-------- Data for processing --------

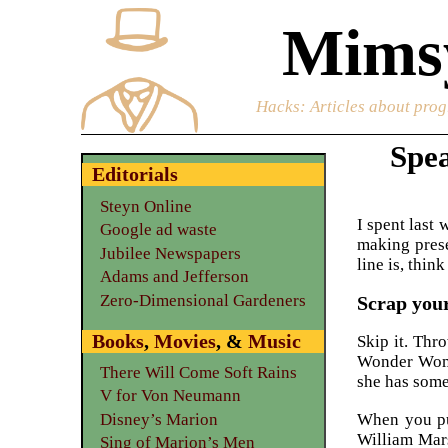
Mimsy
Hacks
: Articles about prog
Spea
Editorials
Steyn Online
I spent last 
Google ad waste
making prese
Jubilee Newspapers
line is, thi
Adams and Jefferson
Zero-Dimensional Gardeners
Scrap your
Books
,
Movies
, &
Music
Skip it. Thro
Wonder Woman
There Will Come Soft Rains
she has some
V for Von Neumann
When you put
Disney’s Marion
William Mar
Sing of Marion’s Men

--------

- Your assignment:
Print every line of text from the material above without changing a character, and omit the pictures.

- Answer:
Mimsy
Hacks
: Articles about prog
Spea
Editorials
Steyn Online
I spent last 
Google ad waste
making prese
Jubilee Newspapers
line is, thi
Adams and Jefferson
Zero-Dimensional Gardeners
Scrap your
Books
,
Movies
, &
Music
Skip it. Thro
Wonder Woman
There Will Come Soft Rains
she has some
V for Von Neumann
When you put
Disney’s Marion
William Mar
Sing of Marion’s Men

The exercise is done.